GOAL OF THE EXERCISE: Can you render every line of the records below as a JSON list of strings, one string per line, with any blank lines dropped?

(Beginning of INPUT MATERIAL)

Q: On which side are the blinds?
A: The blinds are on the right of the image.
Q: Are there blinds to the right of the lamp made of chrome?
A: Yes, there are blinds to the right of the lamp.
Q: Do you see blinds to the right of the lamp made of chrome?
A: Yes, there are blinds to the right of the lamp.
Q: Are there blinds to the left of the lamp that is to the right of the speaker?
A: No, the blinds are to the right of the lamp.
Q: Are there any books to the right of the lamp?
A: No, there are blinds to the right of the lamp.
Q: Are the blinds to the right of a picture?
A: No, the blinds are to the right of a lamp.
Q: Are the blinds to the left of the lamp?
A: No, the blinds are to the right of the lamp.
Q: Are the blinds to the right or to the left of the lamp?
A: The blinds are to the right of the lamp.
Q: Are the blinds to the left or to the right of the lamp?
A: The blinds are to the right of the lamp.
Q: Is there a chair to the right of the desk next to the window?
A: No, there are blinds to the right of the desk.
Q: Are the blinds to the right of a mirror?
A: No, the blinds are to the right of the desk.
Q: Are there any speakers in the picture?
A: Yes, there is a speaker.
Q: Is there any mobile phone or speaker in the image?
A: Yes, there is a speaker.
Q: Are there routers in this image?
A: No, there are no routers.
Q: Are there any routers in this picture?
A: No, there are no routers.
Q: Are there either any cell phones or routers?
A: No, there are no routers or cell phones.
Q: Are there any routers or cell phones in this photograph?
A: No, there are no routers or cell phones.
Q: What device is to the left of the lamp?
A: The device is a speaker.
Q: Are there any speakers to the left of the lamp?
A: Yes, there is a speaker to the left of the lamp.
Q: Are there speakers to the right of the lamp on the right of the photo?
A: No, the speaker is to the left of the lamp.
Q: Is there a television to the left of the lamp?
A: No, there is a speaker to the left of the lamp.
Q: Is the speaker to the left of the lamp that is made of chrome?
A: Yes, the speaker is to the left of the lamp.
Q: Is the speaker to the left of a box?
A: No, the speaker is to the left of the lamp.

(End of INPUT MATERIAL)

TASK OUTPUT:
[
  "Q: On which side are the blinds?",
  "A: The blinds are on the right of the image.",
  "Q: Are there blinds to the right of the lamp made of chrome?",
  "A: Yes, there are blinds to the right of the lamp.",
  "Q: Do you see blinds to the right of the lamp made of chrome?",
  "A: Yes, there are blinds to the right of the lamp.",
  "Q: Are there blinds to the left of the lamp that is to the right of the speaker?",
  "A: No, the blinds are to the right of the lamp.",
  "Q: Are there any books to the right of the lamp?",
  "A: No, there are blinds to the right of the lamp.",
  "Q: Are the blinds to the right of a picture?",
  "A: No, the blinds are to the right of a lamp.",
  "Q: Are the blinds to the left of the lamp?",
  "A: No, the blinds are to the right of the lamp.",
  "Q: Are the blinds to the right or to the left of the lamp?",
  "A: The blinds are to the right of the lamp.",
  "Q: Are the blinds to the left or to the right of the lamp?",
  "A: The blinds are to the right of the lamp.",
  "Q: Is there a chair to the right of the desk next to the window?",
  "A: No, there are blinds to the right of the desk.",
  "Q: Are the blinds to the right of a mirror?",
  "A: No, the blinds are to the right of the desk.",
  "Q: Are there any speakers in the picture?",
  "A: Yes, there is a speaker.",
  "Q: Is there any mobile phone or speaker in the image?",
  "A: Yes, there is a speaker.",
  "Q: Are there routers in this image?",
  "A: No, there are no routers.",
  "Q: Are there any routers in this picture?",
  "A: No, there are no routers.",
  "Q: Are there either any cell phones or routers?",
  "A: No, there are no routers or cell phones.",
  "Q: Are there any routers or cell phones in this photograph?",
  "A: No, there are no routers or cell phones.",
  "Q: What device is to the left of the lamp?",
  "A: The device is a speaker.",
  "Q: Are there any speakers to the left of the lamp?",
  "A: Yes, there is a speaker to the left of the lamp.",
  "Q: Are there speakers to the right of the lamp on the right of the photo?",
  "A: No, the speaker is to the left of the lamp.",
  "Q: Is there a television to the left of the lamp?",
  "A: No, there is a speaker to the left of the lamp.",
  "Q: Is the speaker to the left of the lamp that is made of chrome?",
  "A: Yes, the speaker is to the left of the lamp.",
  "Q: Is the speaker to the left of a box?",
  "A: No, the speaker is to the left of the lamp."
]